__DIRECTIVE__: Exactly as written, return every line of the data below apart from the pictures.

__DATA UNDER STUDY__:
------------------------------------------------
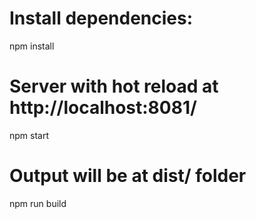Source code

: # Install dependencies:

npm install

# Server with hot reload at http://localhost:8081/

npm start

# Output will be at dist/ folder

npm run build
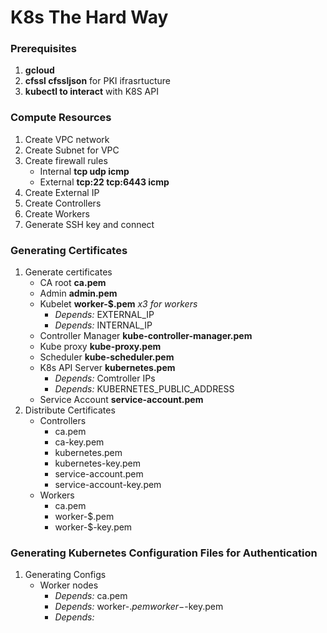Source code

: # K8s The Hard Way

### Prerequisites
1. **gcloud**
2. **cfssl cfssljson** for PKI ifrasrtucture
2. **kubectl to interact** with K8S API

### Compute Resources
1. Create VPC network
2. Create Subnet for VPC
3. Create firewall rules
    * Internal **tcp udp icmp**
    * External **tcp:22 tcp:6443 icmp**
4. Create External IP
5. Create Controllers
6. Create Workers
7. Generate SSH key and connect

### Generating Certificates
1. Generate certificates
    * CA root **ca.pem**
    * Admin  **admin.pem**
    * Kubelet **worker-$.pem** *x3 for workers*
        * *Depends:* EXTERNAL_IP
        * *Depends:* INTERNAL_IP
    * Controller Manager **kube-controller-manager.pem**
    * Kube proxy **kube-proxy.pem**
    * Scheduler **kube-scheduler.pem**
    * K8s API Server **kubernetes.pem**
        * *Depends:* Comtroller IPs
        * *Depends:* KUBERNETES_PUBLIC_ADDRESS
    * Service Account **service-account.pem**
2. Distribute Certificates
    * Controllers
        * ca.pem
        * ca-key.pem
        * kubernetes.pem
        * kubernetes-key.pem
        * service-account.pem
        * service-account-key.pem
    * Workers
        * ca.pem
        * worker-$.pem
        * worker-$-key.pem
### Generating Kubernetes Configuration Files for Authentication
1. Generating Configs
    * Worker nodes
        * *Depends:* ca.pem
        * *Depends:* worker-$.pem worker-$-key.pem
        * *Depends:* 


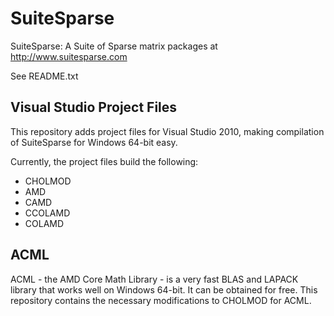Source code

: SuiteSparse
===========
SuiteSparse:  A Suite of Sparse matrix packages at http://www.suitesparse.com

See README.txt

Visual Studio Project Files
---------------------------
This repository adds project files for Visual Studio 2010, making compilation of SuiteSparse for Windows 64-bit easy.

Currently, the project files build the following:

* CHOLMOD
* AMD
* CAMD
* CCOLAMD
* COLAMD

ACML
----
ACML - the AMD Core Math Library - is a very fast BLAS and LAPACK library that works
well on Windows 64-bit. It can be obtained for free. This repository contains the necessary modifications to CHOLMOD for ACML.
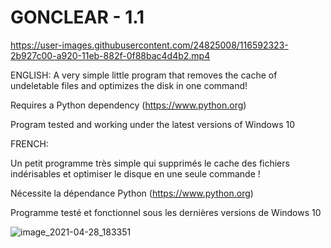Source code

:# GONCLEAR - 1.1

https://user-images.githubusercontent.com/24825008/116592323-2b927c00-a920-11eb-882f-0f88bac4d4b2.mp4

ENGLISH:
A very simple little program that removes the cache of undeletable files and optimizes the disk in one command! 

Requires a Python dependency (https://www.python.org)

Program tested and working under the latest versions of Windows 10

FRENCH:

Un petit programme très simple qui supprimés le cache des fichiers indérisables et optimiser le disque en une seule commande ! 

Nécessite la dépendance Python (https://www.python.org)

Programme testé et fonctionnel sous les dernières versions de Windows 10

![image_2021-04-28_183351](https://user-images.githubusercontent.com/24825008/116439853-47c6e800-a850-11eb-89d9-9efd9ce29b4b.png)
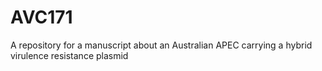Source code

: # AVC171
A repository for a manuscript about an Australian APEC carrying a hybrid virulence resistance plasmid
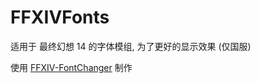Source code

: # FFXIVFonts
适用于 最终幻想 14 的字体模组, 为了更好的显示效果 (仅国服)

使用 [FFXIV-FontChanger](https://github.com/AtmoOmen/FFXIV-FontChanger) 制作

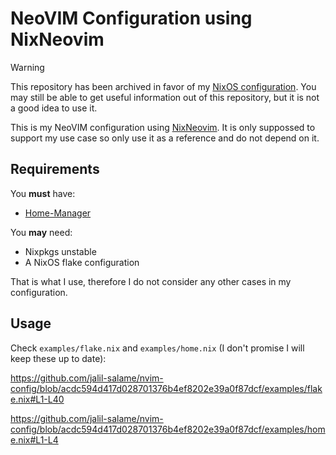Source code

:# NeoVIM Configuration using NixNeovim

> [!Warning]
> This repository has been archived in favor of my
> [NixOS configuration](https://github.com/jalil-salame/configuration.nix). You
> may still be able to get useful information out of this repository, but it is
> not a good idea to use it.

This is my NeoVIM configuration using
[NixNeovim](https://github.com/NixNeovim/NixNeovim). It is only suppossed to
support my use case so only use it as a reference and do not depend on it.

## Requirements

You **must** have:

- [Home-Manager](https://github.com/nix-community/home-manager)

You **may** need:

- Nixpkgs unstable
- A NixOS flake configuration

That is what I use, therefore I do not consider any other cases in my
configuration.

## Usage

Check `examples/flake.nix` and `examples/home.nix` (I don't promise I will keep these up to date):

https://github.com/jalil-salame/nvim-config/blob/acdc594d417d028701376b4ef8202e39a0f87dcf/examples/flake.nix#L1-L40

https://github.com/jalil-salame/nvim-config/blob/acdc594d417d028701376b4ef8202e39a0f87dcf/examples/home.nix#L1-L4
------------------------------------------------
__OUTPUT OF THE TASK__:
Source code

: # Install dependencies:

npm install

# Server with hot reload at http://localhost:8081/

npm start

# Output will be at dist/ folder

npm run build
Source code

: # K8s The Hard Way

### Prerequisites
1. **gcloud**
2. **cfssl cfssljson** for PKI ifrasrtucture
2. **kubectl to interact** with K8S API

### Compute Resources
1. Create VPC network
2. Create Subnet for VPC
3. Create firewall rules
    * Internal **tcp udp icmp**
    * External **tcp:22 tcp:6443 icmp**
4. Create External IP
5. Create Controllers
6. Create Workers
7. Generate SSH key and connect

### Generating Certificates
1. Generate certificates
    * CA root **ca.pem**
    * Admin  **admin.pem**
    * Kubelet **worker-$.pem** *x3 for workers*
        * *Depends:* EXTERNAL_IP
        * *Depends:* INTERNAL_IP
    * Controller Manager **kube-controller-manager.pem**
    * Kube proxy **kube-proxy.pem**
    * Scheduler **kube-scheduler.pem**
    * K8s API Server **kubernetes.pem**
        * *Depends:* Comtroller IPs
        * *Depends:* KUBERNETES_PUBLIC_ADDRESS
    * Service Account **service-account.pem**
2. Distribute Certificates
    * Controllers
        * ca.pem
        * ca-key.pem
        * kubernetes.pem
        * kubernetes-key.pem
        * service-account.pem
        * service-account-key.pem
    * Workers
        * ca.pem
        * worker-$.pem
        * worker-$-key.pem
### Generating Kubernetes Configuration Files for Authentication
1. Generating Configs
    * Worker nodes
        * *Depends:* ca.pem
        * *Depends:* worker-$.pem worker-$-key.pem
        * *Depends:* 


Source code

: SuiteSparse
===========
SuiteSparse:  A Suite of Sparse matrix packages at http://www.suitesparse.com

See README.txt

Visual Studio Project Files
---------------------------
This repository adds project files for Visual Studio 2010, making compilation of SuiteSparse for Windows 64-bit easy.

Currently, the project files build the following:

* CHOLMOD
* AMD
* CAMD
* CCOLAMD
* COLAMD

ACML
----
ACML - the AMD Core Math Library - is a very fast BLAS and LAPACK library that works
well on Windows 64-bit. It can be obtained for free. This repository contains the necessary modifications to CHOLMOD for ACML.
Source code

:# GONCLEAR - 1.1

https://user-images.githubusercontent.com/24825008/116592323-2b927c00-a920-11eb-882f-0f88bac4d4b2.mp4

ENGLISH:
A very simple little program that removes the cache of undeletable files and optimizes the disk in one command! 

Requires a Python dependency (https://www.python.org)

Program tested and working under the latest versions of Windows 10

FRENCH:

Un petit programme très simple qui supprimés le cache des fichiers indérisables et optimiser le disque en une seule commande ! 

Nécessite la dépendance Python (https://www.python.org)

Programme testé et fonctionnel sous les dernières versions de Windows 10

![image_2021-04-28_183351](https://user-images.githubusercontent.com/24825008/116439853-47c6e800-a850-11eb-89d9-9efd9ce29b4b.png)
Source code

: # AVC171
A repository for a manuscript about an Australian APEC carrying a hybrid virulence resistance plasmid
Source code

: # FFXIVFonts
适用于 最终幻想 14 的字体模组, 为了更好的显示效果 (仅国服)

使用 [FFXIV-FontChanger](https://github.com/AtmoOmen/FFXIV-FontChanger) 制作

Source code

:# NeoVIM Configuration using NixNeovim

> [!Warning]
> This repository has been archived in favor of my
> [NixOS configuration](https://github.com/jalil-salame/configuration.nix). You
> may still be able to get useful information out of this repository, but it is
> not a good idea to use it.

This is my NeoVIM configuration using
[NixNeovim](https://github.com/NixNeovim/NixNeovim). It is only suppossed to
support my use case so only use it as a reference and do not depend on it.

## Requirements

You **must** have:

- [Home-Manager](https://github.com/nix-community/home-manager)

You **may** need:

- Nixpkgs unstable
- A NixOS flake configuration

That is what I use, therefore I do not consider any other cases in my
configuration.

## Usage

Check `examples/flake.nix` and `examples/home.nix` (I don't promise I will keep these up to date):

https://github.com/jalil-salame/nvim-config/blob/acdc594d417d028701376b4ef8202e39a0f87dcf/examples/flake.nix#L1-L40

https://github.com/jalil-salame/nvim-config/blob/acdc594d417d028701376b4ef8202e39a0f87dcf/examples/home.nix#L1-L4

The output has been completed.